I can hardly wait for this to go to court - it may resemble the old story:
Wife tells her software engineer husband "On the way home, buy a carton of milk, and if they have eggs, get 6!" Later the husband arrives with 6 cartons of milk. The wife asks him, "Why the hell did you buy 6 cartons of milk?" His reply, "They had eggs."
First, it has the implied patent licence that gets created when you give someone something.
Here's the case law for the USA:
http://en.swpat.org/wiki/Impli...
Second, GPLv2 has explicit statements about giving the recipient permission to use, modify, redistribute etc. It doesn't give "copyright permission", it gives "permission", so the distributor has given permission to use, modify, etc. It would be hard for a judge to conclude that the distributor reserved the right to later claim it was illegal to use, modify, etc.
Here are the relevant sections:
http://en.swpat.org/wiki/GPLv2...
(The case law for the implicit patent licence uses the term "sell" rather than "give", because the cases in question were about a sale. Now, yes, there's the possibility that a judge could make this distinction, but my second point about the explicit wording in GPLv2 makes this very unlikely to be a problem.)
Help build the anti-software-patent wiki
Look at any of the big court decisions, and you will see that they do not favor the "little man" in any way. Eminent Domain, Citizens United, Amazon case, etc. all go in favor of BIG business. The average citizen will no longer see justice in the U.S.
Is fruit salad a derivative work of an apple? I believe that the creators of GPLv2 would say yes, but I don't think it is unreasonable to disagree. A lot hinges on the definition of 'derivative'.
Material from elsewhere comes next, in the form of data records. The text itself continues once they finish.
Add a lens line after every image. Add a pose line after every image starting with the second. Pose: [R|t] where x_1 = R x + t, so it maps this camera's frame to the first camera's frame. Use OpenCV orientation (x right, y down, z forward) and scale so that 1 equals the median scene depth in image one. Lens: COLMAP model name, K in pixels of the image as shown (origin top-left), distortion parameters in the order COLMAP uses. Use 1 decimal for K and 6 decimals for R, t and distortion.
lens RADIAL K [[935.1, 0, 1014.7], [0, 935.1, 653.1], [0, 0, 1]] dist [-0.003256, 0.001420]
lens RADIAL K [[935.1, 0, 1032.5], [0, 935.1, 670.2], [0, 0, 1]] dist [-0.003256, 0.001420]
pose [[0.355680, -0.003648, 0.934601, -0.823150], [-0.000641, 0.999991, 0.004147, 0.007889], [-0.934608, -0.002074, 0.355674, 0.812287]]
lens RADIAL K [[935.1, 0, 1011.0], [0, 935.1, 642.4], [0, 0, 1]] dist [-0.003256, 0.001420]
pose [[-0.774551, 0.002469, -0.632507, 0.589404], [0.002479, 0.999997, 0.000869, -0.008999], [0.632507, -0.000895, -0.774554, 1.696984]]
Does that mean your contributed work is recalled from distribution and you get your distribution rights back? It goes both ways, and I just don't see how the GPL will be able to undo an Internet distribution.
In my view the decisions should be:
1) What are the remedies for breach of the terms of the GPLv2?
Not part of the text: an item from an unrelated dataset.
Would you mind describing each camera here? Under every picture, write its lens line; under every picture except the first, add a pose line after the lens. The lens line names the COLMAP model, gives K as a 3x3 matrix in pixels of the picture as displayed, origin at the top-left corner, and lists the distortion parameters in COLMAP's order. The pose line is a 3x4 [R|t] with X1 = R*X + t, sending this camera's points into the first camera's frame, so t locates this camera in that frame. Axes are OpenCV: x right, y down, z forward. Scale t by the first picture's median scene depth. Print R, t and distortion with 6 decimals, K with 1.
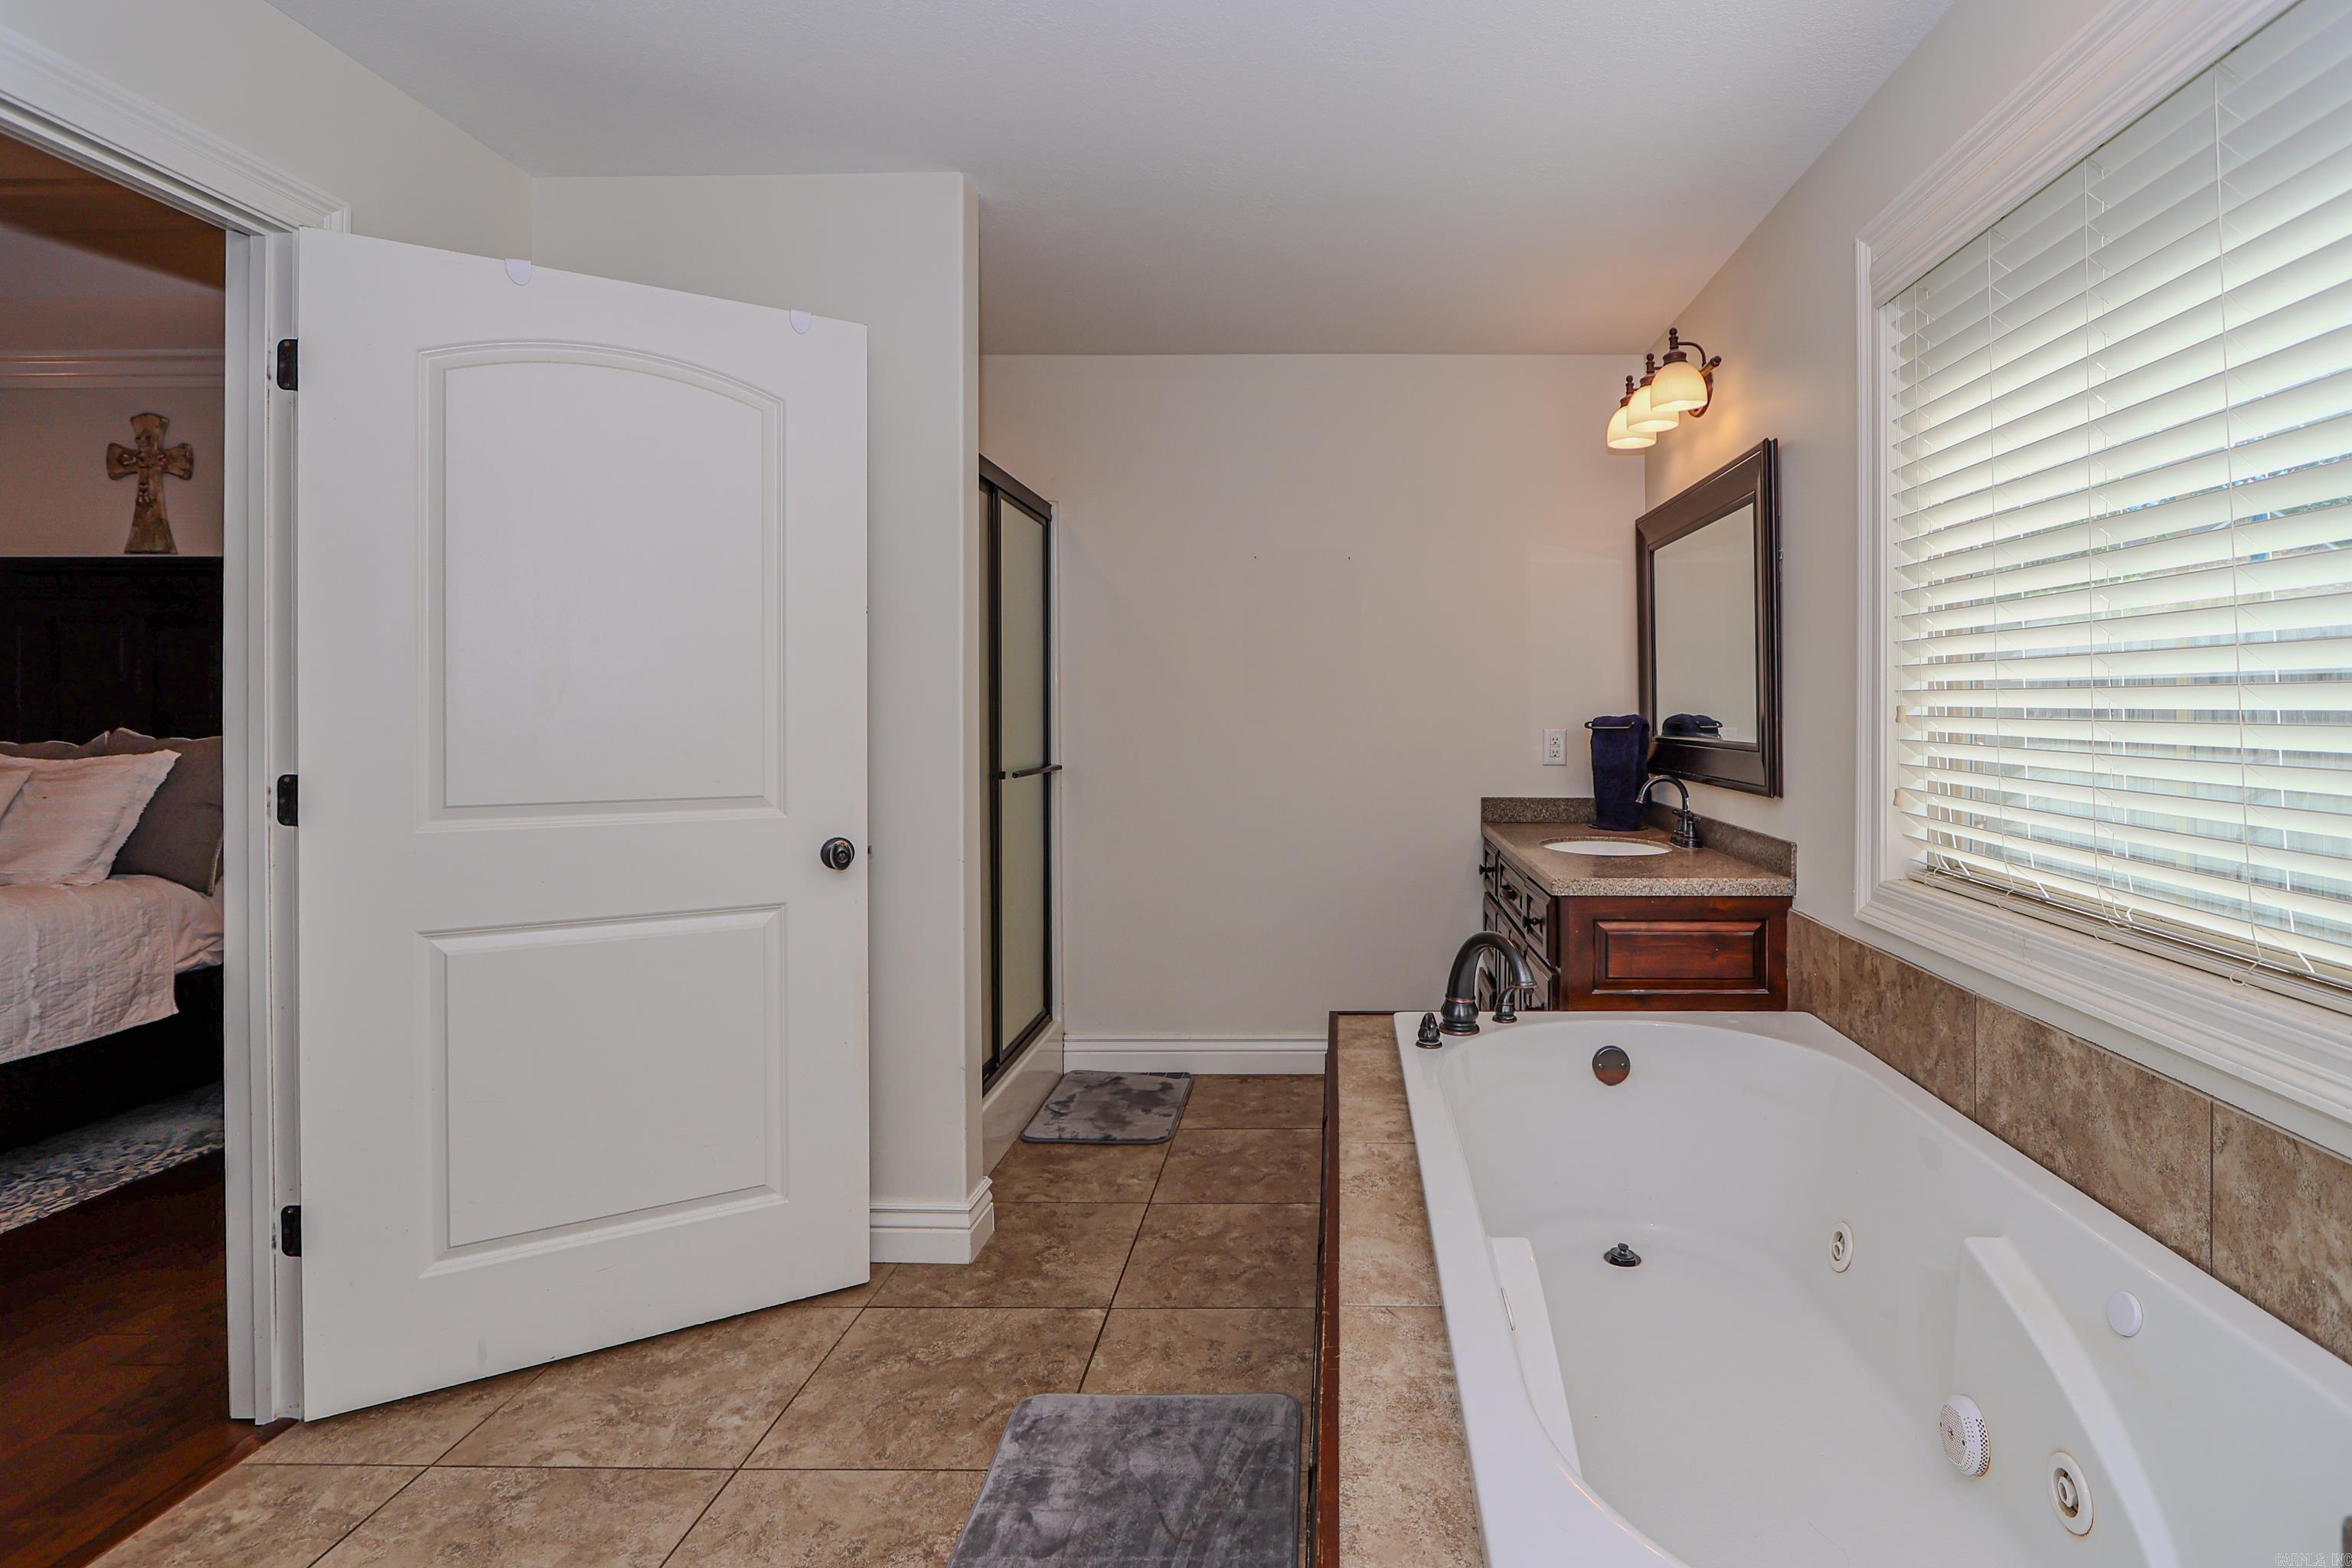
lens RADIAL K [[1087.7, 0, 1265.6], [0, 1087.7, 708.0], [0, 0, 1]] dist [-0.000050, 0.000227]
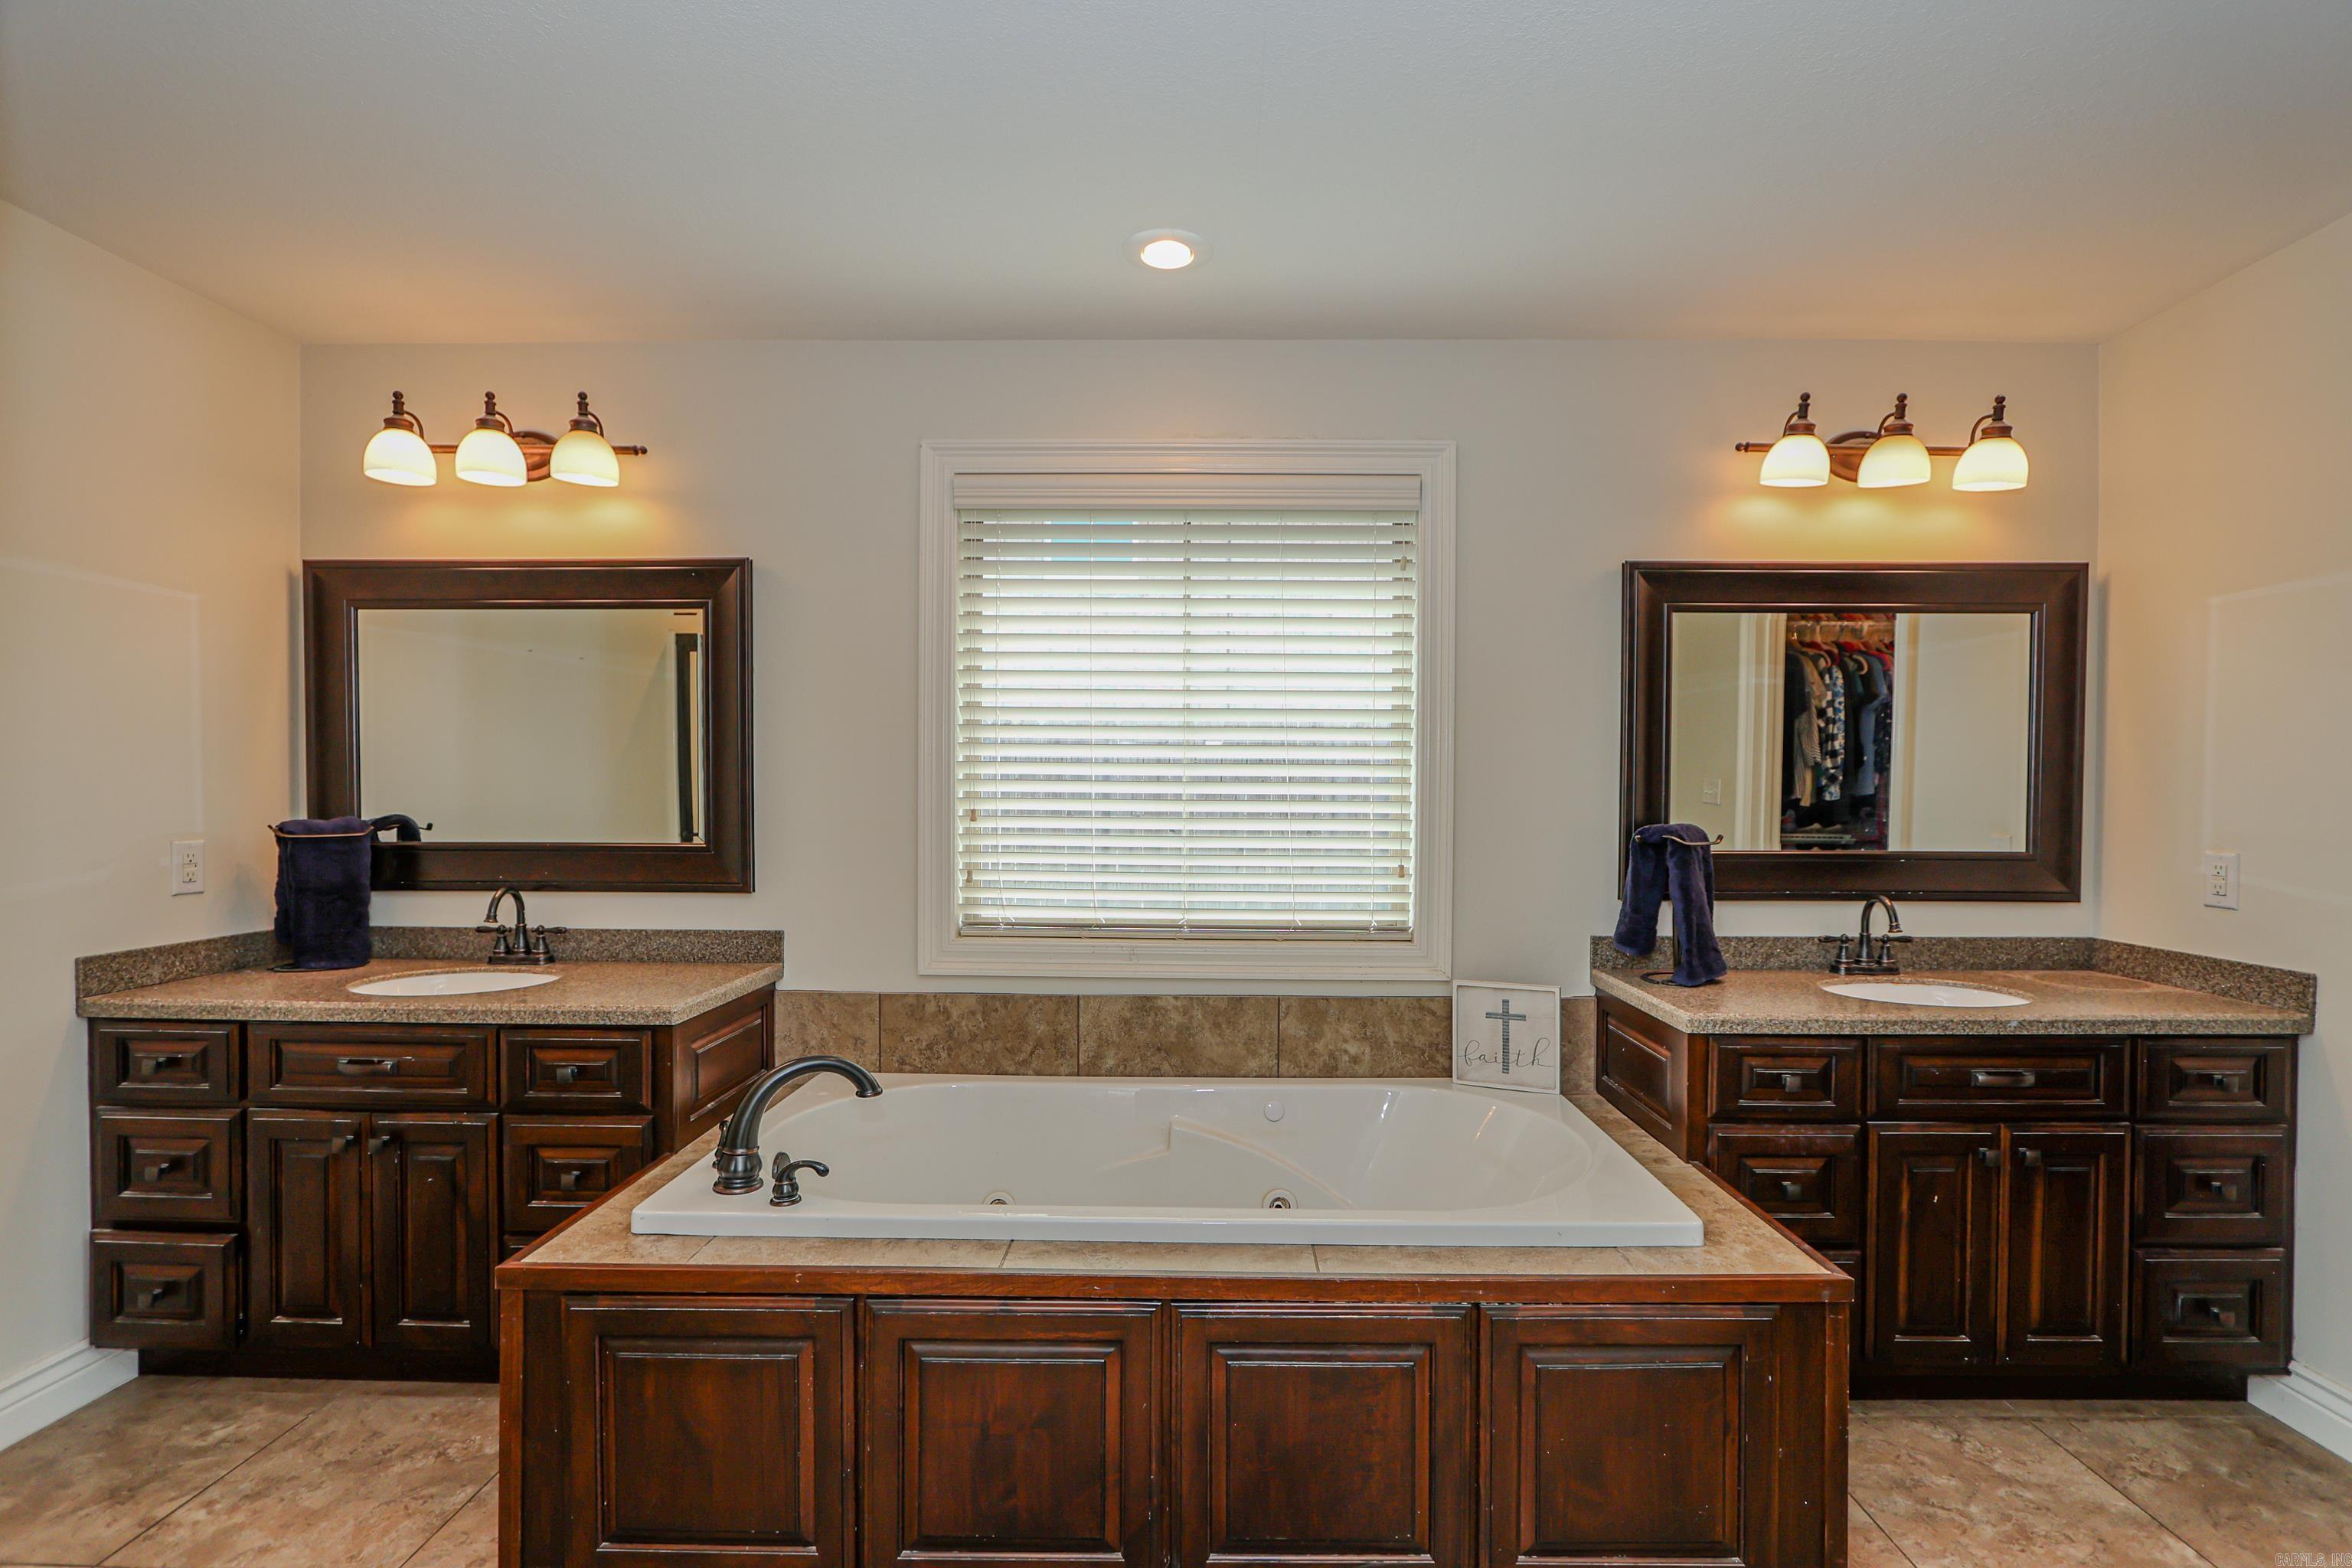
lens RADIAL K [[1091.1, 0, 1180.5], [0, 1091.1, 787.8], [0, 0, 1]] dist [-0.016234, 0.005282]
pose [[0.004794, -0.001312, 0.999988, -0.733729], [-0.002905, 0.999995, 0.001326, -0.029395], [-0.999984, -0.002911, 0.004790, 0.685719]]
Answer: Either the offender is to cease distributing the offending software (binary or otherwise) AND the code in question is to be completely and entirely removed from the offending product, or some other solution at the discretion of the Free Software Foundation (including but not limited to the offender entirely ceasing to distribute the offending software.
2) What is a "distribution" under the GPLv2 that triggers the obligations under the GPLv2?
Answer: Any transmission of the software in binary or object code, or any other format where the availability of the software (binary or object code) passes into the control of a person other than the owner of the software.
3) Does the GPLv2 include a patent license?
Answer: No. Software is mathematics and therefore is not patentable.
4) What type of integration between proprietary code and GPLv2 licensed code will result in creating a "derivative work" and subject such proprietary code to the terms of the GPLv2?
Answer: All integration in any way other than an API call to a fully separate self-contained program should result in the integrated code being covered by the GPLv2 license.
Isn't there a separate license for covering situations where people might want to distribute GPL and non-GPL software as a part of a package?